*** Opening Text section ***

Remember those classy and classic stainless steel metal troughs that drunken, fat, male Vikings fans would rub shoulders next to while they relieved themselves of stale beer and bitched about how the Packers were once again kicking the snot out of us?
Well now you can own one of those memories for your home! That’s right, bidding is still open to purchase a hunk of metal that people would literally pee on. You are bidding – paying real money – for the rights to own something people defecated into. Interested?!
Buying a Metrodome chair was one thing. It’s weird, you’ll never really use it (it was never comfortable), but I guess I kind of get the sentimentality. Other people would steal signs from the Metrodome that had section numbers, or other stadium reminders, that if you added them as “art” in your home, I’d probably want to arson the hell out of you. Even so, there’s a non-gross piece of history for the Vikings that I think is ridiculous, but I could see how some people would be interested in them.

*** Closing Text section ***

--- Assigned task ---
Continue the post about bidding on the Metrodome's old stainless steel urinal troughs, starting after its last sentence.

*** Opening Source data ***

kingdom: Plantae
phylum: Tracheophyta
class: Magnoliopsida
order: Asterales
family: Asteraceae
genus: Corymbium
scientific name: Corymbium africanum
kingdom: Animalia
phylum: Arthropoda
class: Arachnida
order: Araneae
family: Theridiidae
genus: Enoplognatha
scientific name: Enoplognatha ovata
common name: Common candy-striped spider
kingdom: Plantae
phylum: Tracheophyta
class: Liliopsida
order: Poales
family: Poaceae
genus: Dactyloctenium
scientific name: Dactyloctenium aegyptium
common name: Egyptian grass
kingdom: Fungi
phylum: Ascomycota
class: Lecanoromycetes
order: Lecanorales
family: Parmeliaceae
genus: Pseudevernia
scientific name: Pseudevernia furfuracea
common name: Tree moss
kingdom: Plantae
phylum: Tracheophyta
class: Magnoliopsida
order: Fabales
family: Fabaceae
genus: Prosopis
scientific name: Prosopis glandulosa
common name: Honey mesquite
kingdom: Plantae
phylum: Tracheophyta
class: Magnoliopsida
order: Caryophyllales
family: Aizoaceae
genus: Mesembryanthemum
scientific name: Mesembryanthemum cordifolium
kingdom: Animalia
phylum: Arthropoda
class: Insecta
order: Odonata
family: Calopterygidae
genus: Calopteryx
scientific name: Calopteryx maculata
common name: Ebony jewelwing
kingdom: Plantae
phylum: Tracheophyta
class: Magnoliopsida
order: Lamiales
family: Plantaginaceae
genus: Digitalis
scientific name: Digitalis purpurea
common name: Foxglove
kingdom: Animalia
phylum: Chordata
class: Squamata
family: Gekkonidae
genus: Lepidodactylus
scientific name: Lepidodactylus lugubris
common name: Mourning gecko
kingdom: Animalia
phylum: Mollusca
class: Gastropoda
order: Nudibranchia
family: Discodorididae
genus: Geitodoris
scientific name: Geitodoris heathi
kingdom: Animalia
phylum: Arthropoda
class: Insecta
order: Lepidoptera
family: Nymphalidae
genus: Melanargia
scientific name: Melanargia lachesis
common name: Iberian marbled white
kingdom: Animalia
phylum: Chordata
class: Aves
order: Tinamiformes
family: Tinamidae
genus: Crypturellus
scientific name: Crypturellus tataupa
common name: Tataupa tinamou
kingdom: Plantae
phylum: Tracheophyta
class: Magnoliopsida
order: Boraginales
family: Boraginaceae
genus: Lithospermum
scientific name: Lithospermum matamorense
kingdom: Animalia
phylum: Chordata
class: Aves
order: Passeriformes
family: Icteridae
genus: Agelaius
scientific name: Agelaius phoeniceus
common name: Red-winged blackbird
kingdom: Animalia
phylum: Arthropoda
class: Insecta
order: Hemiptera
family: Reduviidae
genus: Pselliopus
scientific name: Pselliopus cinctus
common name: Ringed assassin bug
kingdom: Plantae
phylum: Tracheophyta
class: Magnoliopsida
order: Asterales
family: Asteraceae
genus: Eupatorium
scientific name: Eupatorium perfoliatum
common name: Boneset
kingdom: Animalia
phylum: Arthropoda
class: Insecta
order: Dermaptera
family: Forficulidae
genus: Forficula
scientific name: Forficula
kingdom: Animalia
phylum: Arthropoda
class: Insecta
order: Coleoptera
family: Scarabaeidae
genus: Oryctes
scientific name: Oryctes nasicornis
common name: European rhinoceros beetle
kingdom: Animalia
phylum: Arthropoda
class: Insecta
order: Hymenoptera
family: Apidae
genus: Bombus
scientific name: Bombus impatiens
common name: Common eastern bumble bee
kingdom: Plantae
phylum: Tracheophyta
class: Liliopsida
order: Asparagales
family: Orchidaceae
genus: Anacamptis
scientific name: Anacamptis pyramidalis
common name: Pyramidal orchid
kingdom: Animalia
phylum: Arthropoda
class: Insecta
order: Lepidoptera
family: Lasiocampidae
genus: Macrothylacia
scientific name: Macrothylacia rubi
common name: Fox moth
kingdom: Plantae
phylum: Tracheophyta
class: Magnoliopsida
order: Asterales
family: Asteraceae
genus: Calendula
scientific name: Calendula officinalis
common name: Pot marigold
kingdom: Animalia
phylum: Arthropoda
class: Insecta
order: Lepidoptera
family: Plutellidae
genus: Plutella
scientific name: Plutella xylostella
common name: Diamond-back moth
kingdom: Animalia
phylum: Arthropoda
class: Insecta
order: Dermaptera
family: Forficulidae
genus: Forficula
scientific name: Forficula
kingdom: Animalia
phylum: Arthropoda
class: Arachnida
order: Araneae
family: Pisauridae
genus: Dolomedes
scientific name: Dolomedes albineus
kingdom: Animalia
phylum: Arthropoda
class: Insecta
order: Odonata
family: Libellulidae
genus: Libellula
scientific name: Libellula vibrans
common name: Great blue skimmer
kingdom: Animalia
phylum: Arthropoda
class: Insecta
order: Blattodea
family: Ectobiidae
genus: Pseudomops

*** Closing Source data ***

--- Answer to this exercise ---
But a metal trough that people peed into? That’s a little too much, guys. And already, some people are willing to spend over $100 to have someone else’s DNA enter their house. Typically, you’re supposed to RECEIVE money to allow that to happen, but most of you probably aren’t hookers, either I’d guess.
Regardless, maybe some of these geniuses have a better idea of what to do with scrap metal than I do. Maybe someone will buy this and:
- Metal stamp it into a small Metrodome replica
- Use it as a flower planter for their garden
- Set it up on their porch as an outdoor bathroom
- Add some straw and a blanket and use as a guest bed
- Flip it over in your garage to use as a work bench
- Enclose the whole structure and whittle it into an old fashioned BBQ smoker, capturing all that “flavor” from years of use in your favorite brisket.
Either way, none of that really justifies buying a thing people shook their wieners into, but I guess I’m maybe just a bit old fashioned. If one of you DO end up with one trough, let us know what you ended up doing with it so we can all be disgusted together.